[Your task]
In the material below, find each line with the word "auch" and copy it.

══ Provided information ══

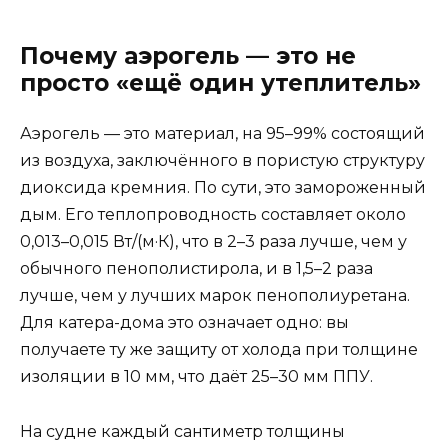
Почему аэрогель — это не
просто «ещё один утеплитель»
Аэрогель — это материал, на 95–99% состоящий
из воздуха, заключённого в пористую структуру
диоксида кремния. По сути, это замороженный
дым. Его теплопроводность составляет около
0,013–0,015 Вт/(м·К), что в 2–3 раза лучше, чем у
обычного пенополистирола, и в 1,5–2 раза
лучше, чем у лучших марок пенополиуретана.
Для катера-дома это означает одно: вы
получаете ту же защиту от холода при толщине
изоляции в 10 мм, что даёт 25–30 мм ППУ.
На судне каждый сантиметр толщины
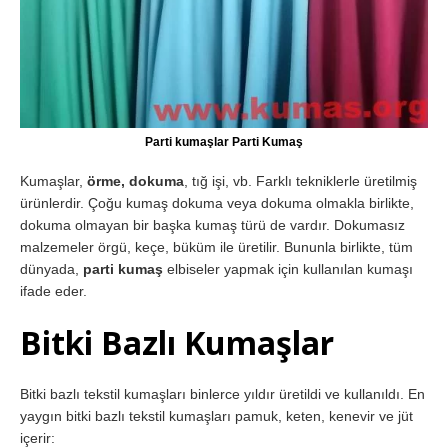
Parti kumaşlar Parti Kumaş
Kumaşlar,
örme, dokuma
, tığ işi, vb. Farklı tekniklerle üretilmiş
ürünlerdir. Çoğu kumaş dokuma veya dokuma olmakla birlikte,
dokuma olmayan bir başka kumaş türü de vardır. Dokumasız
malzemeler örgü, keçe, büküm ile üretilir. Bununla birlikte, tüm
dünyada,
parti kumaş
elbiseler yapmak için kullanılan kumaşı
ifade eder.
Bitki Bazlı Kumaşlar
Bitki bazlı tekstil kumaşları binlerce yıldır üretildi ve kullanıldı. En
yaygın bitki bazlı tekstil kumaşları pamuk, keten, kenevir ve jüt
içerir:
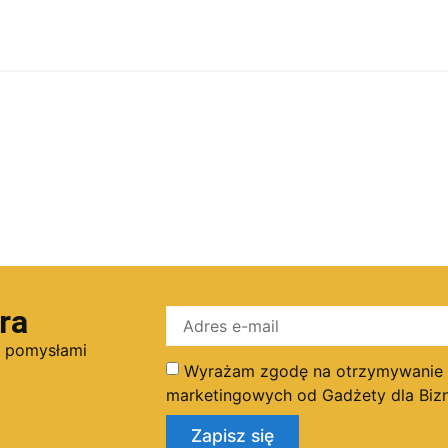
ra
i pomysłami
Wyrażam zgodę na otrzymywanie dr
marketingowych od Gadżety dla Bizn
Zapisz się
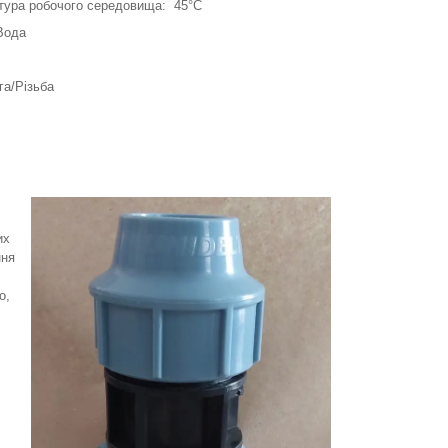
тура робочого середовища: 45°C
Вода
га/Різьба
их
ння
о,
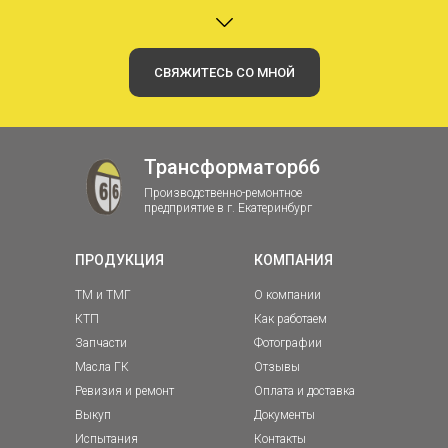
СВЯЖИТЕСЬ СО МНОЙ
Трансформатор66
Производственно-ремонтное
предприятие в г. Екатеринбург
ПРОДУКЦИЯ
КОМПАНИЯ
ТМ и ТМГ
О компании
КТП
Как работаем
Запчасти
Фотографии
Масла ГК
Отзывы
Ревизия и ремонт
Оплата и доставка
Выкуп
Документы
Испытания
Контакты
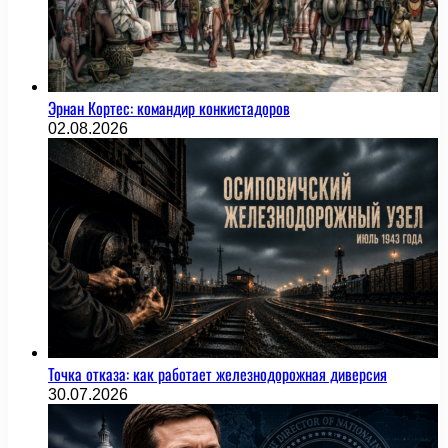
Эрнан Кортес: командир конкистадоров
02.08.2026
Точка отказа: как работает железнодорожная диверсия
30.07.2026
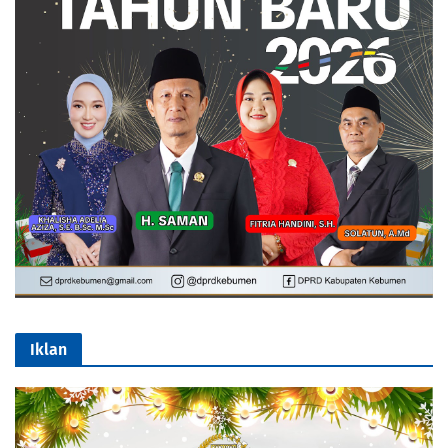
Iklan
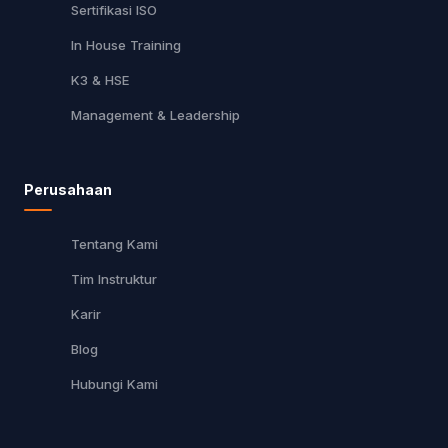
Sertifikasi ISO
In House Training
K3 & HSE
Management & Leadership
Perusahaan
Tentang Kami
Tim Instruktur
Karir
Blog
Hubungi Kami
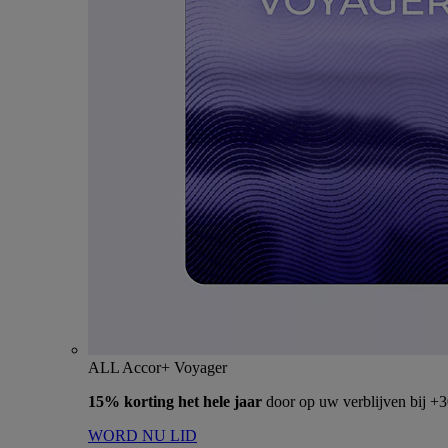
ALL Accor+ Voyager
15% korting het hele jaar
door op uw verblijven bij +
WORD NU LID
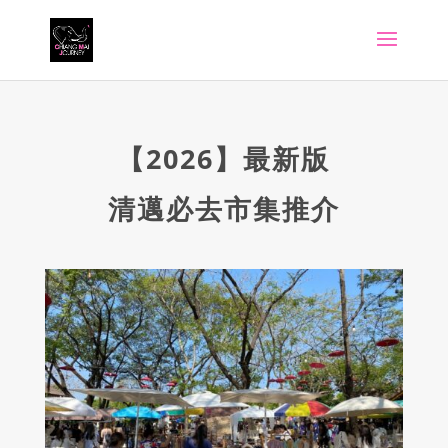
【2026】最新版
清邁必去市集推介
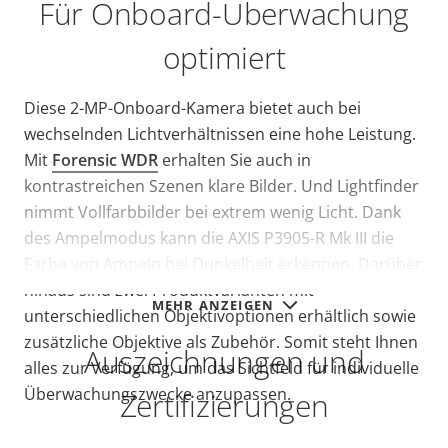
Für Onboard-Überwachung
optimiert
Diese 2-MP-Onboard-Kamera bietet auch bei
wechselnden Lichtverhältnissen eine hohe Leistung.
Mit
Forensic WDR
erhalten Sie auch in
kontrastreichen Szenen klare Bilder. Und Lightfinder
nimmt Vollfarbbilder bei extrem wenig Licht. Dank
des Ampelmodus kann die AXIS P3905-R Mk III die
Farbe von Ampeln bei Dunkelheit erkennen. Darüber
hinaus sind zwei Produktvarianten mit
MEHR ANZEIGEN
unterschiedlichen Objektivoptionen erhältlich sowie
zusätzliche Objektive als Zubehör. Somit steht Ihnen
Auszeichnungen und
alles zur Verfügung, um das Sichtfeld für individuelle
Überwachungszwecke anzupassen.
Zertifizierungen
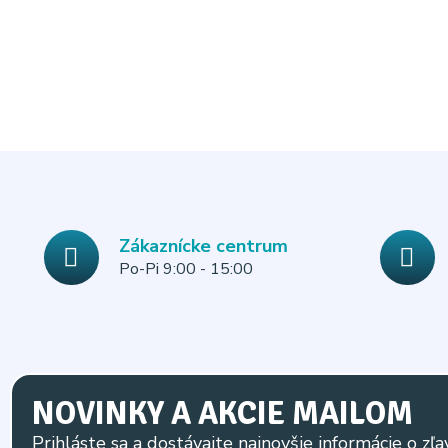
Zákaznícke centrum
Po-Pi 9:00 - 15:00
NOVINKY A AKCIE MAILOM
Prihláste sa a dostávajte najnovšie informácie o zľa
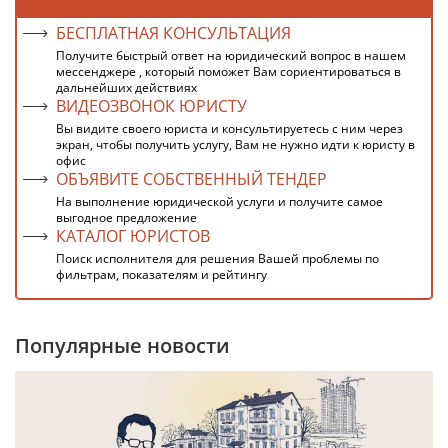
БЕСПЛАТНАЯ КОНСУЛЬТАЦИЯ
Получите быстрый ответ на юридический вопрос в нашем
мессенджере , который поможет Вам сориентироваться в
дальнейших действиях
ВИДЕОЗВОНОК ЮРИСТУ
Вы видите своего юриста и консультируетесь с ним через
экран, чтобы получить услугу, Вам не нужно идти к юристу в
офис
ОБЪЯВИТЕ СОБСТВЕННЫЙ ТЕНДЕР
На выполнение юридической услуги и получите самое
выгодное предложение
КАТАЛОГ ЮРИСТОВ
Поиск исполнителя для решения Вашей проблемы по
фильтрам, показателям и рейтингу
Популярные новости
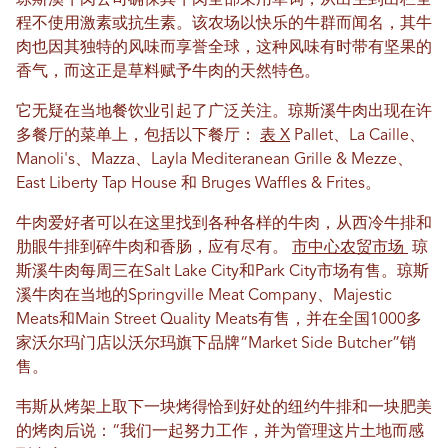
琼斯溪牛肉公司确保其牛肉全部采用草饲，从出生到出栏全
程不使用激素或抗生素。该农场以快乐的牛群而闻名，其牛
肉也因其独特的风味而享誉全球，这种风味有时带有坚果的
香气，而这正是草料赋予牛肉的天然特色。
它无疑在当地餐饮业引起了广泛关注。琼斯溪牛肉出现在许
多餐厅的菜单上，包括以下餐厅：
表 X
Pallet、La Caille、
Manoli's、Mazza、Layla Mediteranean Grille & Mezze、
East Liberty Tap House 和 Bruges Waffles & Frites。
牛肉爱好者可以在这里找到各种各样的牛肉，从西冷牛排和
肋眼牛排到碎牛肉和香肠，应有尽有。
市中心农贸市场
琼
斯溪牛肉每周三在Salt Lake City和Park City市场有售。琼斯
溪牛肉在当地的Springville Meat Company、Majestic
Meats和Main Street Quality Meats有售，并在全国1000多
家沃尔玛门店以沃尔玛旗下品牌“Market Side Butcher”销
售。
韦斯从烤架上取下一块烤得恰到好处的纽约牛排和一块肥美
的烤肉后说：“我们一起努力工作，并为管理这片土地而感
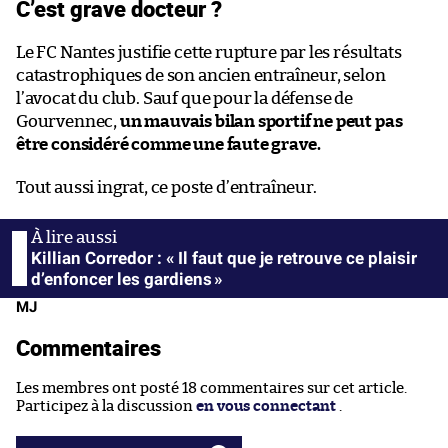
C’est grave docteur ?
Le FC Nantes justifie cette rupture par les résultats
catastrophiques de son ancien entraîneur, selon
l’avocat du club. Sauf que pour la défense de
Gourvennec,
un mauvais bilan sportif ne peut pas
être considéré comme une faute grave.
Tout aussi ingrat, ce poste d’entraîneur.
Killian Corredor : « Il faut que je retrouve ce plaisir
d’enfoncer les gardiens »
MJ
Commentaires
Les membres ont posté 18 commentaires sur cet article.
Participez à la discussion
en vous connectant
.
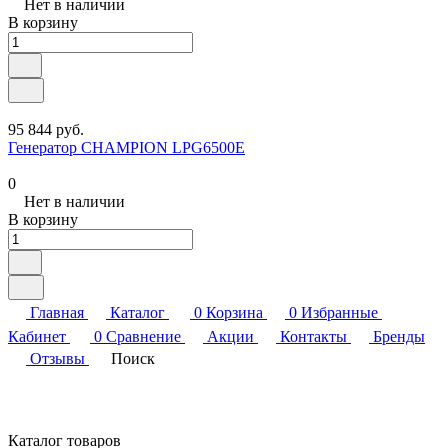
Нет в наличии
В корзину
95 844 руб.
Генератор CHAMPION LPG6500E
0
Нет в наличии
В корзину
Главная
Каталог
0
Корзина
0
Избранные
Кабинет
0
Сравнение
Акции
Контакты
Бренды
Отзывы
Поиск
Каталог товаров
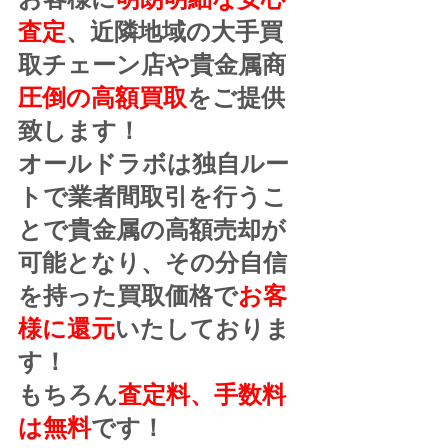
査定
、近隣地域の大手買
取チェーン店や貴金属商
圧倒の高額買取
をご提供
致します！
オールドラボは独自ルー
トで業者間取引を行うこ
とで貴金属の高額売却が
可能となり、その分自信
を持った買取価格で
お客
様に還元
いたしておりま
す！
もちろん
査定料、手数料
は無料
です！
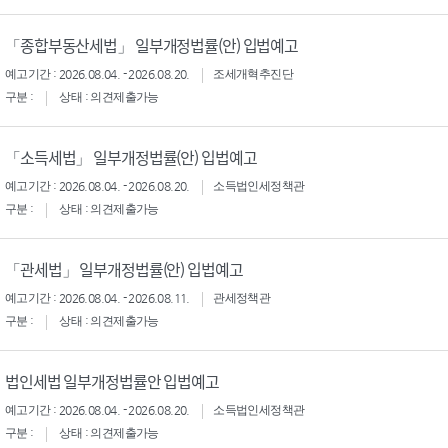
「종합부동산세법」 일부개정법률(안) 입법예고
예고기간 : 2026.08.04. - 2026.08.20.
조세개혁추진단
구분 :
상태 : 의견제출가능
「소득세법」 일부개정법률(안) 입법예고
예고기간 : 2026.08.04. - 2026.08.20.
소득법인세정책관
구분 :
상태 : 의견제출가능
「관세법」 일부개정법률(안) 입법예고
예고기간 : 2026.08.04. - 2026.08.11.
관세정책관
구분 :
상태 : 의견제출가능
법인세법 일부개정법률안 입법예고
예고기간 : 2026.08.04. - 2026.08.20.
소득법인세정책관
구분 :
상태 : 의견제출가능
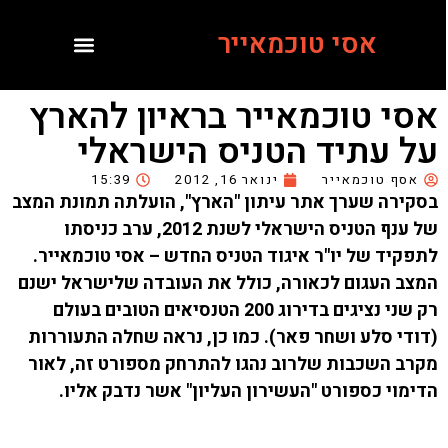
אסי טוכמאייר
אסי טוכמאייר בראיון להארץ
על עתיד הטניס הישראלי
אסף טוכמאייר
ינואר 16, 2012
15:39
בסקירה שערך אתר עיתון "הארץ", הועלתה תמונת המצב
של ענף הטניס הישראלי לשנת 2012, ערב כניסתו
לתפקיד של יו"ר איגוד הטניס החדש – אסי טוכמאייר.
המצב העגום לכאורה, כולל את העובדה שלישראל ישנם
רק שני נציגים בדירוג 200 הטנסיאים הטובים בעולם
(דודי סלע ושחר פאר). כמו כן, נראה שחלה התעוררות
מקרב השכבות שלרוב נהגו להתרחק מספורט זה, לאור
הדימוי כספורט "העשירון העליון" אשר נדבק אליו.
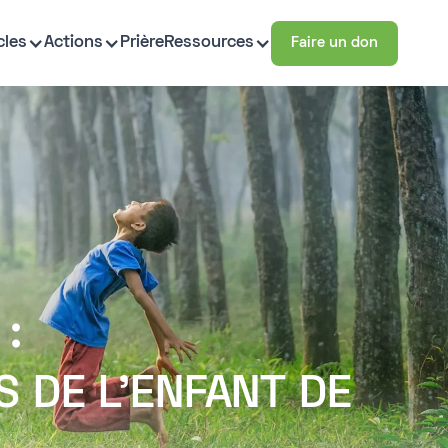
cles
Actions
Prière
Ressources
Faire un don
:
 DE L'ENFANT DE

═══

[Answer to this problem]
Diese 2-MP-Onboard-Kamera bietet auch bei
erhalten Sie auch in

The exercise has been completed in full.